Lowering Latency in Linux: Introducing a Preemptible Kernel
Performance measurements come in two flavors, throughput and latency. The former is like the width of an expressway: the wider the expressway, the more cars that can travel on it. The latter is like the speed limit: the faster it is, the sooner cars get from point A to point B. Obviously, both quantities are important to any task. Many jobs, however, require more of one quality than of the other. Sticking to our roadway analogy, long-haul trucking may be more sensitive to throughput, while a courier service may be more demanding on latency. Lowering latency and increasing system response, through good old-fashioned kernel work, is the topic of this article.
Audio/video processing and playback are two common beneficiaries of lowered latency. Increasingly important to Linux, however, is its benefit to interactive performance. With high latency, user actions, such as mouse clicks, go unnoticed for too long—not the snappy responsive desktop users expect. The system cannot get to the important process fast enough.
The problem, at least as far as the kernel is concerned, is the nonpreemptibility of the kernel itself. Normally, if something sufficiently important happens, such as an interactive event, the receiving application will get a priority boost and subsequently find itself running. This is how a preemptively multitasked OS works. Applications run until they use up some default amount of time (called a timeslice) or until an important event occurs. The alternative is cooperative multitasking, where applications must explicitly say, “I'm done!”, before a new process can run. The problem, when running in the kernel, is that scheduling is effectively cooperative.
Applications operate in one of two modes: either in user space, executing their own code, or within the kernel, executing a system call or otherwise having the kernel work on their behalf. When operating in the kernel, the process continues running until it decides to stop, ignoring timeslices and important events. If a more important process becomes runnable, it cannot be run until the current process, if it is in the kernel, gets out. This process can take hundreds of milliseconds.

★ ★ ★

Can you repeat the kernel latency article word for word from "The problem, at" to "is effectively cooperative."?

Stored records:
★ ★ ★

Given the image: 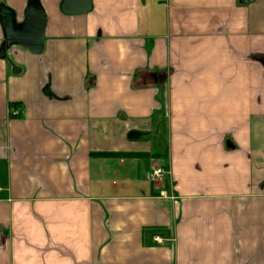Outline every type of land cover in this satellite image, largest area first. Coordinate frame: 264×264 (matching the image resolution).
Returning <instances> with one entry per match:
<instances>
[{"label":"crops","instance_id":"obj_1","mask_svg":"<svg viewBox=\"0 0 264 264\" xmlns=\"http://www.w3.org/2000/svg\"><path fill=\"white\" fill-rule=\"evenodd\" d=\"M61 1L0 0V264H264V0Z\"/></svg>","mask_w":264,"mask_h":264},{"label":"water","instance_id":"obj_2","mask_svg":"<svg viewBox=\"0 0 264 264\" xmlns=\"http://www.w3.org/2000/svg\"><path fill=\"white\" fill-rule=\"evenodd\" d=\"M90 9L91 0H62L60 4V10L66 15H80ZM1 22L6 38L2 50L11 43L19 44L36 53L42 50L45 21L40 8L29 6L25 20L19 28L13 26L12 16L7 13Z\"/></svg>","mask_w":264,"mask_h":264},{"label":"built area","instance_id":"obj_3","mask_svg":"<svg viewBox=\"0 0 264 264\" xmlns=\"http://www.w3.org/2000/svg\"><path fill=\"white\" fill-rule=\"evenodd\" d=\"M21 114V111L16 108V107H10L9 108V115L12 117V118H16L18 116H20ZM167 176V171L163 168V167H158V168H155L154 170H152L150 176H149V180L151 182H154V181H160V182H163L165 180ZM167 194L166 192H160L159 193V196L160 197H165ZM154 242L158 243V244H162L164 241L163 239L159 238V237H154L153 238Z\"/></svg>","mask_w":264,"mask_h":264}]
</instances>
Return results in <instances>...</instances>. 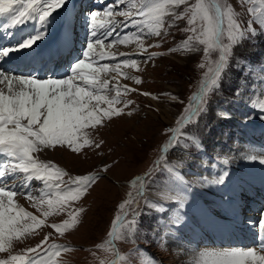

★ ★ ★

Final answer:
The problem, at least as far as the kernel is concerned, is the nonpreemptibility of the kernel itself. Normally, if something sufficiently important happens, such as an interactive event, the receiving application will get a priority boost and subsequently find itself running. This is how a preemptively multitasked OS works. Applications run until they use up some default amount of time (called a timeslice) or until an important event occurs. The alternative is cooperative multitasking, where applications must explicitly say, “I'm done!”, before a new process can run. The problem, when running in the kernel, is that scheduling is effectively cooperative.